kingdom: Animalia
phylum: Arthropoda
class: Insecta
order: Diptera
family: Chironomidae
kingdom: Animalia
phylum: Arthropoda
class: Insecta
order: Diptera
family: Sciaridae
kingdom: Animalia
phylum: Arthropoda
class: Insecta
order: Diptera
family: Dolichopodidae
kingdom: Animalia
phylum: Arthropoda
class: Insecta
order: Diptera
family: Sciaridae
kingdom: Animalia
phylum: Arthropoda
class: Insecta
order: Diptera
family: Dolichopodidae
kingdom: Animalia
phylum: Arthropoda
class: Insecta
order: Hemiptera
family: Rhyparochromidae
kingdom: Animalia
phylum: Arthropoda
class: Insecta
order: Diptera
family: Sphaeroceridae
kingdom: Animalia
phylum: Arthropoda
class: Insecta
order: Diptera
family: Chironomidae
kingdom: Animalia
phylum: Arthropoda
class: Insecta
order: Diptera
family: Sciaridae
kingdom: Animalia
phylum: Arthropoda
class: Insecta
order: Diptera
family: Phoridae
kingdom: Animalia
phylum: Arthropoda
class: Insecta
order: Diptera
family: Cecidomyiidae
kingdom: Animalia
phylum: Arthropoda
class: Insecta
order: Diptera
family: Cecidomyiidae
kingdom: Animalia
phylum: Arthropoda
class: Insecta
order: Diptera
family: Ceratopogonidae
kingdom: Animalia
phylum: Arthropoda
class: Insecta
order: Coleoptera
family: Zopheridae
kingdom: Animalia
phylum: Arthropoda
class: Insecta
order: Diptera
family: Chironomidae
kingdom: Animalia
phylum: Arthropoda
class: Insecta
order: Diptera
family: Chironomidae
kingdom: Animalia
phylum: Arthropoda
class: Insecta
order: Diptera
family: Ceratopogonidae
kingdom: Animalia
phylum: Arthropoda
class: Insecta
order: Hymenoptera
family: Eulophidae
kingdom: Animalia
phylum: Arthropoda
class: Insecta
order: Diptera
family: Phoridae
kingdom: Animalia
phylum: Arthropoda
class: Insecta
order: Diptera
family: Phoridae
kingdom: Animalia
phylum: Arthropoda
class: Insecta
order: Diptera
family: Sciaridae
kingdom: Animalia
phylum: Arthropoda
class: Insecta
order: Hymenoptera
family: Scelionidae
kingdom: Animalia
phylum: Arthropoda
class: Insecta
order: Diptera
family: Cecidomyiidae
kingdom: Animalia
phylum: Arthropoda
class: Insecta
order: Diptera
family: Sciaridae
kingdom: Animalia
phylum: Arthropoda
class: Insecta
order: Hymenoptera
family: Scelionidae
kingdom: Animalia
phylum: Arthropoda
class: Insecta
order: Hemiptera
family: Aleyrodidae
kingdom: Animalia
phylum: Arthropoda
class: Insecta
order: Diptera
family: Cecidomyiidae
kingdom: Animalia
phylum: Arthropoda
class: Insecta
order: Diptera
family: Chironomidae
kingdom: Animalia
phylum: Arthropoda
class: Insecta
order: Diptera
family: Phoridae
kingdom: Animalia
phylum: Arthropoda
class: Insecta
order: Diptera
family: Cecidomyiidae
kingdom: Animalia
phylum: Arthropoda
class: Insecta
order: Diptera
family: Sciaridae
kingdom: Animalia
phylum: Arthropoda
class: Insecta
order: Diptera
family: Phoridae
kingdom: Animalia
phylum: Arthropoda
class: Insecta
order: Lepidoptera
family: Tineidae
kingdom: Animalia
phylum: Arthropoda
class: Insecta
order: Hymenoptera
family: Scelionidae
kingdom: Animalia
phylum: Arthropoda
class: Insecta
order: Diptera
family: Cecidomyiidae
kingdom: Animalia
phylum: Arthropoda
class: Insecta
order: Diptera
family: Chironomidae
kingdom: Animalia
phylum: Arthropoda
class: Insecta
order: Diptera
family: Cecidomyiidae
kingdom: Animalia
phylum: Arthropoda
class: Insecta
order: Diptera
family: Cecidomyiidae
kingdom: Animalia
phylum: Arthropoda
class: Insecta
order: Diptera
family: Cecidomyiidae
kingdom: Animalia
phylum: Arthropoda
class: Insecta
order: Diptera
········
What is needed :: Reproduce the entire listing above line for line, without any alteration.

Solved exercise ::
kingdom: Animalia
phylum: Arthropoda
class: Insecta
order: Diptera
family: Chironomidae
kingdom: Animalia
phylum: Arthropoda
class: Insecta
order: Diptera
family: Sciaridae
kingdom: Animalia
phylum: Arthropoda
class: Insecta
order: Diptera
family: Dolichopodidae
kingdom: Animalia
phylum: Arthropoda
class: Insecta
order: Diptera
family: Sciaridae
kingdom: Animalia
phylum: Arthropoda
class: Insecta
order: Diptera
family: Dolichopodidae
kingdom: Animalia
phylum: Arthropoda
class: Insecta
order: Hemiptera
family: Rhyparochromidae
kingdom: Animalia
phylum: Arthropoda
class: Insecta
order: Diptera
family: Sphaeroceridae
kingdom: Animalia
phylum: Arthropoda
class: Insecta
order: Diptera
family: Chironomidae
kingdom: Animalia
phylum: Arthropoda
class: Insecta
order: Diptera
family: Sciaridae
kingdom: Animalia
phylum: Arthropoda
class: Insecta
order: Diptera
family: Phoridae
kingdom: Animalia
phylum: Arthropoda
class: Insecta
order: Diptera
family: Cecidomyiidae
kingdom: Animalia
phylum: Arthropoda
class: Insecta
order: Diptera
family: Cecidomyiidae
kingdom: Animalia
phylum: Arthropoda
class: Insecta
order: Diptera
family: Ceratopogonidae
kingdom: Animalia
phylum: Arthropoda
class: Insecta
order: Coleoptera
family: Zopheridae
kingdom: Animalia
phylum: Arthropoda
class: Insecta
order: Diptera
family: Chironomidae
kingdom: Animalia
phylum: Arthropoda
class: Insecta
order: Diptera
family: Chironomidae
kingdom: Animalia
phylum: Arthropoda
class: Insecta
order: Diptera
family: Ceratopogonidae
kingdom: Animalia
phylum: Arthropoda
class: Insecta
order: Hymenoptera
family: Eulophidae
kingdom: Animalia
phylum: Arthropoda
class: Insecta
order: Diptera
family: Phoridae
kingdom: Animalia
phylum: Arthropoda
class: Insecta
order: Diptera
family: Phoridae
kingdom: Animalia
phylum: Arthropoda
class: Insecta
order: Diptera
family: Sciaridae
kingdom: Animalia
phylum: Arthropoda
class: Insecta
order: Hymenoptera
family: Scelionidae
kingdom: Animalia
phylum: Arthropoda
class: Insecta
order: Diptera
family: Cecidomyiidae
kingdom: Animalia
phylum: Arthropoda
class: Insecta
order: Diptera
family: Sciaridae
kingdom: Animalia
phylum: Arthropoda
class: Insecta
order: Hymenoptera
family: Scelionidae
kingdom: Animalia
phylum: Arthropoda
class: Insecta
order: Hemiptera
family: Aleyrodidae
kingdom: Animalia
phylum: Arthropoda
class: Insecta
order: Diptera
family: Cecidomyiidae
kingdom: Animalia
phylum: Arthropoda
class: Insecta
order: Diptera
family: Chironomidae
kingdom: Animalia
phylum: Arthropoda
class: Insecta
order: Diptera
family: Phoridae
kingdom: Animalia
phylum: Arthropoda
class: Insecta
order: Diptera
family: Cecidomyiidae
kingdom: Animalia
phylum: Arthropoda
class: Insecta
order: Diptera
family: Sciaridae
kingdom: Animalia
phylum: Arthropoda
class: Insecta
order: Diptera
family: Phoridae
kingdom: Animalia
phylum: Arthropoda
class: Insecta
order: Lepidoptera
family: Tineidae
kingdom: Animalia
phylum: Arthropoda
class: Insecta
order: Hymenoptera
family: Scelionidae
kingdom: Animalia
phylum: Arthropoda
class: Insecta
order: Diptera
family: Cecidomyiidae
kingdom: Animalia
phylum: Arthropoda
class: Insecta
order: Diptera
family: Chironomidae
kingdom: Animalia
phylum: Arthropoda
class: Insecta
order: Diptera
family: Cecidomyiidae
kingdom: Animalia
phylum: Arthropoda
class: Insecta
order: Diptera
family: Cecidomyiidae
kingdom: Animalia
phylum: Arthropoda
class: Insecta
order: Diptera
family: Cecidomyiidae
kingdom: Animalia
phylum: Arthropoda
class: Insecta
order: Diptera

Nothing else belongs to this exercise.